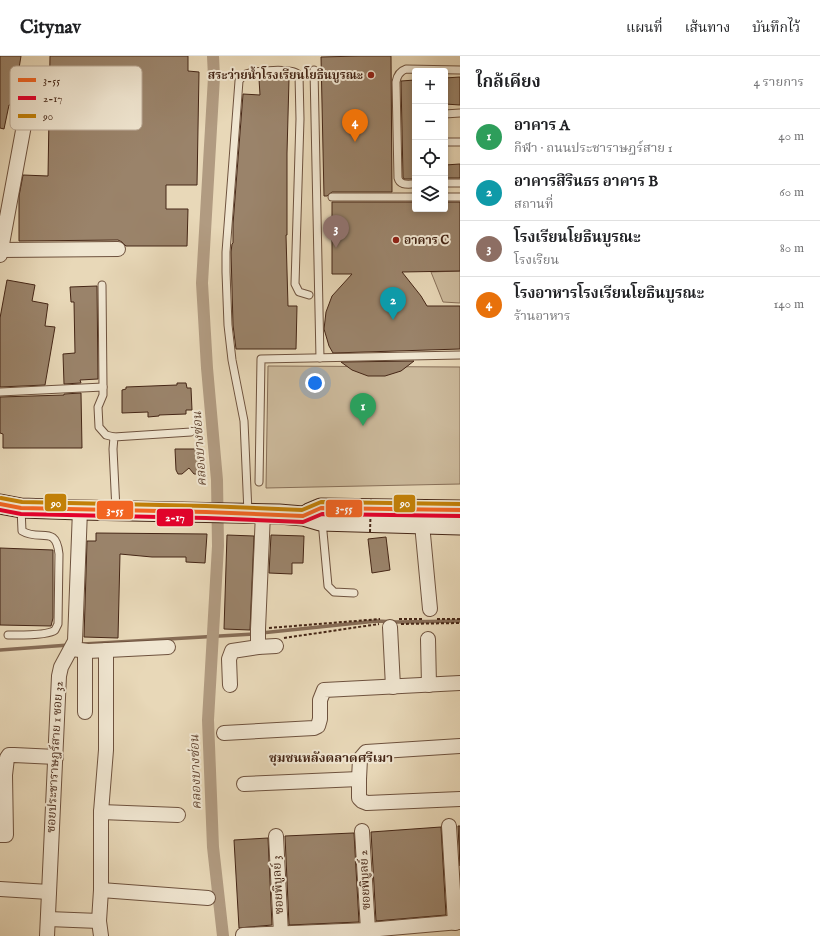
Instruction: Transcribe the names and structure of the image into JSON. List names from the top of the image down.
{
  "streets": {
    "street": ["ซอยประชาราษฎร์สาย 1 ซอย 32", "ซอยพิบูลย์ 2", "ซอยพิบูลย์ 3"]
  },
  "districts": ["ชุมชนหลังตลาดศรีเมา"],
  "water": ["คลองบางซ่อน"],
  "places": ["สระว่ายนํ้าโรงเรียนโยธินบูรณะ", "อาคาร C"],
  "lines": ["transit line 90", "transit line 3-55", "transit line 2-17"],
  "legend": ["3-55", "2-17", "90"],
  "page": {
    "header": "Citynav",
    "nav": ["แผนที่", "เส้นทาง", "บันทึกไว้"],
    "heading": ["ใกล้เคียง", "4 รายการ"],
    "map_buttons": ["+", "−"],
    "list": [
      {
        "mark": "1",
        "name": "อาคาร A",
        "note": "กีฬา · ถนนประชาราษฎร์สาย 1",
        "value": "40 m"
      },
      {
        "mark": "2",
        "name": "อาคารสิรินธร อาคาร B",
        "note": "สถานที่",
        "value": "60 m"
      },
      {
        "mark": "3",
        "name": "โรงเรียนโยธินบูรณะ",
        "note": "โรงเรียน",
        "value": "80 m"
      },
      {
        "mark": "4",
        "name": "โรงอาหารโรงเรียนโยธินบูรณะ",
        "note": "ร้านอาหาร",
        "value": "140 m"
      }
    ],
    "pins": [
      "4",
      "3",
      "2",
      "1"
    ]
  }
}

======

Work instruction = Filter the records for lines holding the string "อาคาร". Copy each one.

Final answer =
  "places": ["สระว่ายนํ้าโรงเรียนโยธินบูรณะ", "อาคาร C"],
        "name": "อาคาร A",
        "name": "อาคารสิรินธร อาคาร B",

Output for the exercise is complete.